Like Shelley’s Ozymandias, many humans remain too often disturbingly un-self-aware: “‘Look on my Works, ye Mighty, and despair!'”

But there is more to consider since this grand fire has occurred in the context of three church fires in Louisiana, arson rooted in racist hatred. The attention and responses are of much different scales because the contexts of each are of much different scales driven by tremendous historical inequities that linger, especially in the U.S.

I am drawn to my conflicted feelings about Notre-Dame as I consider the online responses to Rebecca A. Reid and Todd A. Curry’s The White Man Template and Academic Bias. Reid and Curry build on some of my work:

Higher education’s white male template, as P. L. Thomas, professor of education at Furman University, calls it, insidiously produces barriers for scholars throughout their entire careers, disproportionately affecting women and people of color. This template dictates certain research agendas, epistemologies, and methods as legitimate while discarding or marginalizing those that do not fit neatly within this framework. In essence, Thomas says, it “frames a white male subjectivity as the norm (thus ‘objective’), rendering racialized (nonwhite) and genderized (nonmale) subjectivity as the ‘other,’ as lacking credibility.”

And their central argument concludes: “Scholars who focus on critical theory, race, gender, ethnicity, sexuality and identities, qualitative methods and the like are marginalized because their work is supposedly not ‘objective’ science. Rather, it is political advocacy masquerading as scholarship — attractive only to specialized audiences and self-serving.”

This is ultimately a challenge to the Old Academy [1] and a call for the New Academy, suggesting, I think, that the only way to raise the New Academy is in the ashes of razing the Old Academy—something metaphorical against the very real burning of Notre-Dame.

The comments, as well, are parallel reactions to the hundreds of millions of dollars pouring in the from the cultural elite to rebuild Notre-Dame; many of those responses are vigorous and shallow defenses of the Old Academy, masked as arguments for rigor and high scientific ideals.

One of my responses prompted more ire:

Many of the comments prove the points posed by Reid and Curry even as the anonymous posters believing they are disputing them. This is the exact dynamic this article addresses. A total lack of self-awareness by the white/male elites who want to pretend they are the ones being objective and they are the ones meeting high standards. From educated people, these responses are sadly embarrassing.

I do in fact find these comments embarrassing in the same way Ozymandias’s words echo inside the hollowness of his defunct glory:

“…Round the decay
Of that colossal Wreck, boundless and bare
The lone and level sands stretch far away.”

Academics posting on Inside Higher Ed should know better, but one thing I have learned over the past 17 years is that the so-called Ivory Tower is just as petty and flawed as the general population; we are just people after all—although one would hope many years of learning could spark a soul in a few more people.

Some of the comments make errors in logic and argument that many of us who teach first-year writing wouldn’t allow: misrepresenting Reid and Curry in order to attack the misrepresentation among the worst.

So I have tried to offer a couple clarifying comments of my own:

…The article above calls for both a critical reconsideration of the imbalance of power and authority allowed for so-called objective research and a more equitable understanding and greater space for so-called subjective research BECAUSE the objective is in fact not any less subjective than the so-called subjective; the imbalances of power in the academy are gendered and racial and the current dynamic of what research counts is both a result of those imbalances and a cause of perpetuating them. The rebukes posted here are often myopic, self-serving, and petty, mostly very shallow defenses of the current power imbalance under a thin veneer of defending rigor and scientific standards.

* * * *

* EXERCISE TASKS
a) Rewrite the essay's passage starting with "The comments, as" and going on through "are sadly embarrassing.", changing "anonymous posters" to "unnamed commenters".
b) According to the essay, what position does P. L. Thomas hold?
The entries after this point are not needed for any of the work.

* * * *

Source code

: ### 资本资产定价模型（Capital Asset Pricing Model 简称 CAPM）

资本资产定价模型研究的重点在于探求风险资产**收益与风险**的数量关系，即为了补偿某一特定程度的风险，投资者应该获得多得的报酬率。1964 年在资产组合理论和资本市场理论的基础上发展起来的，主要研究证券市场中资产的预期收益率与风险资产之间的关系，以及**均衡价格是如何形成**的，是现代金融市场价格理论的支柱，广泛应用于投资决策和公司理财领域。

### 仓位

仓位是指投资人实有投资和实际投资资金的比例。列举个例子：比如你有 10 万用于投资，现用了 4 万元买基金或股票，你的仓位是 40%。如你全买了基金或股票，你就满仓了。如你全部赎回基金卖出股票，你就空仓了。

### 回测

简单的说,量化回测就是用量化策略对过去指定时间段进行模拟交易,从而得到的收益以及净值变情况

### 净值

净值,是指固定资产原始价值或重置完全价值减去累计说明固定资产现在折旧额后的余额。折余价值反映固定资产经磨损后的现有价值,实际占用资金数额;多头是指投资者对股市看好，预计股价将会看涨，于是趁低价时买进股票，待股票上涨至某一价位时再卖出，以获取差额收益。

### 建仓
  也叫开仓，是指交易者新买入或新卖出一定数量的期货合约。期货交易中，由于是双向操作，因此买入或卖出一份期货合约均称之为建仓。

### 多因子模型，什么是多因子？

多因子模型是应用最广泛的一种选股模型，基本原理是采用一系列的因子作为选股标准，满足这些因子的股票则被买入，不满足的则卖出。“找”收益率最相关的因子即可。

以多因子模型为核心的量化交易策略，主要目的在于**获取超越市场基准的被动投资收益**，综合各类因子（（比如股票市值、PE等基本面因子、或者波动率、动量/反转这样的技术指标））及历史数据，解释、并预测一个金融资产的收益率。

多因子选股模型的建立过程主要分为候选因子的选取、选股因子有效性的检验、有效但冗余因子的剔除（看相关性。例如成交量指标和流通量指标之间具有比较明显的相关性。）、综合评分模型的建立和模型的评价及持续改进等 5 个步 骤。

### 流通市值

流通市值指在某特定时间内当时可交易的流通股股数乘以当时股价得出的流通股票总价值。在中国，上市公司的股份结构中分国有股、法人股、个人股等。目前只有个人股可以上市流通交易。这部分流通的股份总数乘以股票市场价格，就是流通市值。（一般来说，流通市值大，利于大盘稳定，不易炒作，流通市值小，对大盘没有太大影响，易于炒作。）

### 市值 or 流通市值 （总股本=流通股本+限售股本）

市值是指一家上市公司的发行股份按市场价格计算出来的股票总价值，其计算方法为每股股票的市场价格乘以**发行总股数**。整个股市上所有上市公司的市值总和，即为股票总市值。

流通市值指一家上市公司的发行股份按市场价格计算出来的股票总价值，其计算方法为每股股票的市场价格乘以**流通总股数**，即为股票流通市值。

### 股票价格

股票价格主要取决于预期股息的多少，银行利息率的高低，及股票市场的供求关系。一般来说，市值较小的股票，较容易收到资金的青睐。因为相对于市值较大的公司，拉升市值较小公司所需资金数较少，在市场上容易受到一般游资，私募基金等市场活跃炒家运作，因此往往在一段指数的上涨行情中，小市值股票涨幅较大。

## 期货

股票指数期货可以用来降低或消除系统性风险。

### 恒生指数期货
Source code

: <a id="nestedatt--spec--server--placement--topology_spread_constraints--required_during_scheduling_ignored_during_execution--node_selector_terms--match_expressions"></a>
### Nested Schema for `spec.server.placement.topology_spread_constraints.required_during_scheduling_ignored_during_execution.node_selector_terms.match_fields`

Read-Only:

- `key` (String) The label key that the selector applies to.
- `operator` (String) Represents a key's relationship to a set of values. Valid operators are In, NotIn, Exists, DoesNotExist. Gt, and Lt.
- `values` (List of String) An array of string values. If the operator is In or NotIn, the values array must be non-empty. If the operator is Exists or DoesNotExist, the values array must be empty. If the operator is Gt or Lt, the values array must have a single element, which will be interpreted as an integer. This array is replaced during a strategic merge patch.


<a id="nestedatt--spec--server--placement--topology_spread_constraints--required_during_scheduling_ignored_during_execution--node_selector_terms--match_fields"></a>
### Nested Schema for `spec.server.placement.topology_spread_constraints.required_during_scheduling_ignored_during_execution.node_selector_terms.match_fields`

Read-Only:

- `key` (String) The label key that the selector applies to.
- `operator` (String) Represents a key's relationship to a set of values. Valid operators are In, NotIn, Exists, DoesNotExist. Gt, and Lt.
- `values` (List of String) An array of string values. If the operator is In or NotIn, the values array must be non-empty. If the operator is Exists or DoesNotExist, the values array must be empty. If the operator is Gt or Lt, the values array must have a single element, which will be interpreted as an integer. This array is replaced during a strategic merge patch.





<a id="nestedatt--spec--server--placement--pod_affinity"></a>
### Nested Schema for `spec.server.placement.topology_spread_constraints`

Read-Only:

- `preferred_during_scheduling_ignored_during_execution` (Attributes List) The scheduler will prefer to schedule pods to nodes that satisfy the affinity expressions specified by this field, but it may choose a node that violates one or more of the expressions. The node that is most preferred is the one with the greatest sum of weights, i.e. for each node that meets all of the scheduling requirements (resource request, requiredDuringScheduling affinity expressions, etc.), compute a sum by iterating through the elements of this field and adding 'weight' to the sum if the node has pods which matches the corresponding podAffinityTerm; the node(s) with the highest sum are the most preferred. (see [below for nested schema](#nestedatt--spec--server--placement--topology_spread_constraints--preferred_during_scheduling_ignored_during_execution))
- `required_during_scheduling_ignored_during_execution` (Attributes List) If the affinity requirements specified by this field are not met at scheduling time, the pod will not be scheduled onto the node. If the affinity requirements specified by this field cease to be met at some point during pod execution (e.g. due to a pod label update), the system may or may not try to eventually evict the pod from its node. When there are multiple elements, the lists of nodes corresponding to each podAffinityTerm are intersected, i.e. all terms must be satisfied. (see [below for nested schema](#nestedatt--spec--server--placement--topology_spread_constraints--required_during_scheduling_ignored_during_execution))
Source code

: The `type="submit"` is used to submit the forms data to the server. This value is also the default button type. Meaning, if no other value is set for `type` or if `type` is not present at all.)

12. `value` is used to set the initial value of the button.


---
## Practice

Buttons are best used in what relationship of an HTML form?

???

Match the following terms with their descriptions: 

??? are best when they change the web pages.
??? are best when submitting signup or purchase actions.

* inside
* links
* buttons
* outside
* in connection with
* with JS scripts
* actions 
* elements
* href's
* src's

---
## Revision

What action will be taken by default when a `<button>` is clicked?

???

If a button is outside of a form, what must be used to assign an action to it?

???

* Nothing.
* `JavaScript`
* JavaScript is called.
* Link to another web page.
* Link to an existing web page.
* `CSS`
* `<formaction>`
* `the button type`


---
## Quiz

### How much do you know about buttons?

* * * *

* OUTPUTS IN ORDER
a)
The comments, as well, are parallel reactions to the hundreds of millions of dollars pouring in the from the cultural elite to rebuild Notre-Dame; many of those responses are vigorous and shallow defenses of the Old Academy, masked as arguments for rigor and high scientific ideals.

One of my responses prompted more ire:

Many of the comments prove the points posed by Reid and Curry even as the unnamed commenters believing they are disputing them. This is the exact dynamic this article addresses. A total lack of self-awareness by the white/male elites who want to pretend they are the ones being objective and they are the ones meeting high standards. From educated people, these responses are sadly embarrassing.

b) Professor of education at Furman University.